Figure 5. Performance of the alignment and ANI calculation tools of the Whole Genome Alignment plugin compared to OrthoANIu and fastANI ANI values. For each pair of genomes in the set of 18 genomes considered, OrthoANIu ANI values are plotted along the x-axis, with corresponding y-axis ANI values from fastANI (in red), and values from our implementation using the full set of aligned regions from the whole genome alignment (in blue), or only the aligned regions that were covered by CDS annotations (in green).Only genome pairs with an ANI of at least 80% from at least one method are shown.
The plugin is freely available and can be downloaded and installed directly on CLC Main Workbench or CLC Genomics Workbench via the Plugin Manager. Plugin files can also be downloaded from our plugins webpage for installation on the CLC Main Workbench, CLC Genomics Workbench or CLC Genomics Server.
(1) Darling, A. E., Mau, B., & Perna, N. T. (2010). progressiveMauve: multiple genome alignment with gene gain, loss and rearrangement.
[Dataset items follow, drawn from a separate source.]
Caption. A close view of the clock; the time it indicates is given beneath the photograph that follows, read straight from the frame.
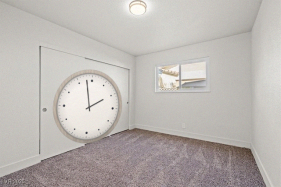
1:58
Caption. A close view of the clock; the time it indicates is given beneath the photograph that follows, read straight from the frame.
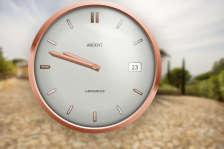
9:48
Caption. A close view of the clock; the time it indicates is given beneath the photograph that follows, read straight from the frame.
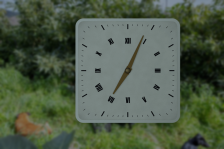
7:04
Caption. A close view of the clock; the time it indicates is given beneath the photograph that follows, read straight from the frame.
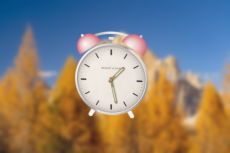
1:28
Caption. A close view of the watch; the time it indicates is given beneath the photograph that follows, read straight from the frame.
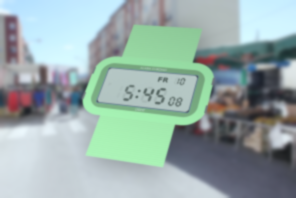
5:45
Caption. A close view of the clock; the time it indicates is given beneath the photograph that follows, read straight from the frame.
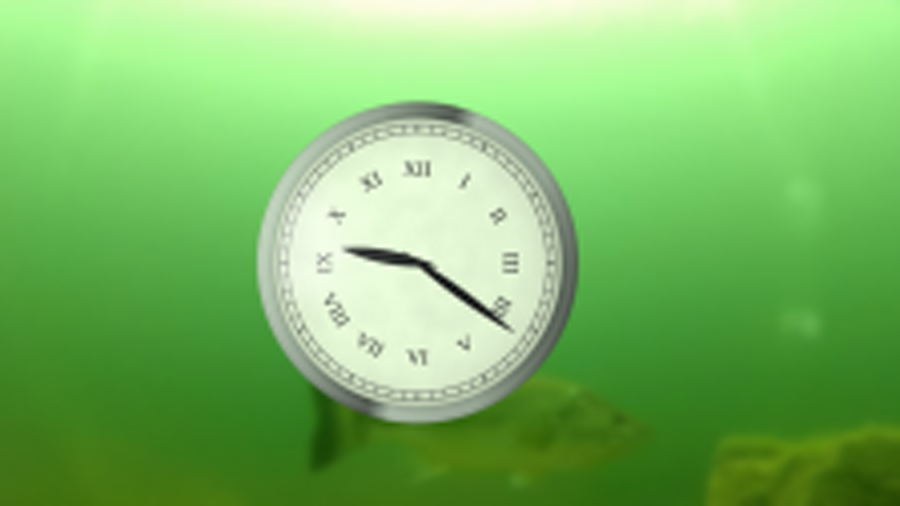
9:21
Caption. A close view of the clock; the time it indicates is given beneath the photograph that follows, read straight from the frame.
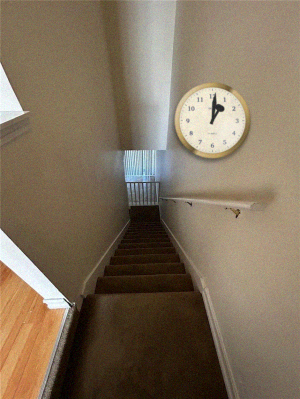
1:01
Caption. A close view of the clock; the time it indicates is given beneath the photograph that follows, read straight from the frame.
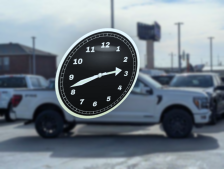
2:42
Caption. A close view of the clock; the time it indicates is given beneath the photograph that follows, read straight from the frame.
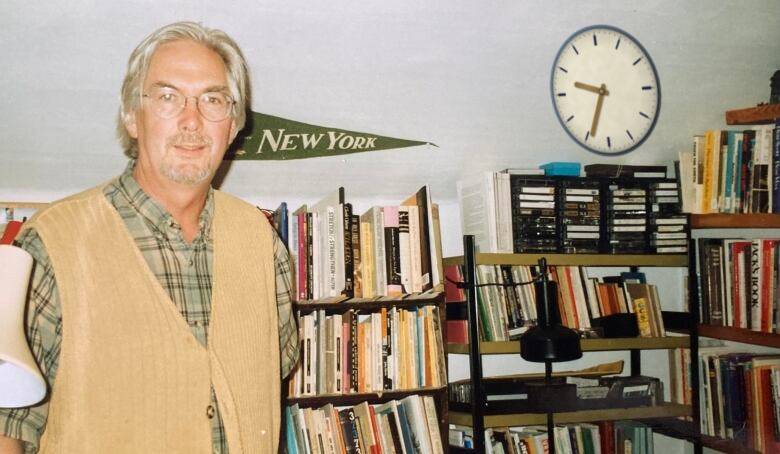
9:34
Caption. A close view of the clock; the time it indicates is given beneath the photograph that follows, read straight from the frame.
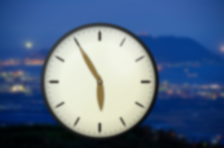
5:55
PloS one, 5, e11147.
(2) Konstantinidis, K. T., & Tiedje, J. M. (2005). Genomic insights that advance the species definition for prokaryotes. Proceedings of the National Academy of Sciences, 102, 2567-2572.
(3) Lee, I., et al. (2016). OrthoANI: an improved algorithm and software for calculating average nucleotide identity. International Journal of Systematic and Evolutionary Microbiology, 66, 1100-1103.
(4) Yoon, S. H., et al. (2017). A large-scale evaluation of algorithms to calculate average nucleotide identity. Antonie van Leeuwenhoek,110, 1281-1286.
(5) Jain, C., et al. (2018). High throughput ANI analysis of 90K prokaryotic genomes reveals clear species boundaries. Nature Communications, 9, 5114.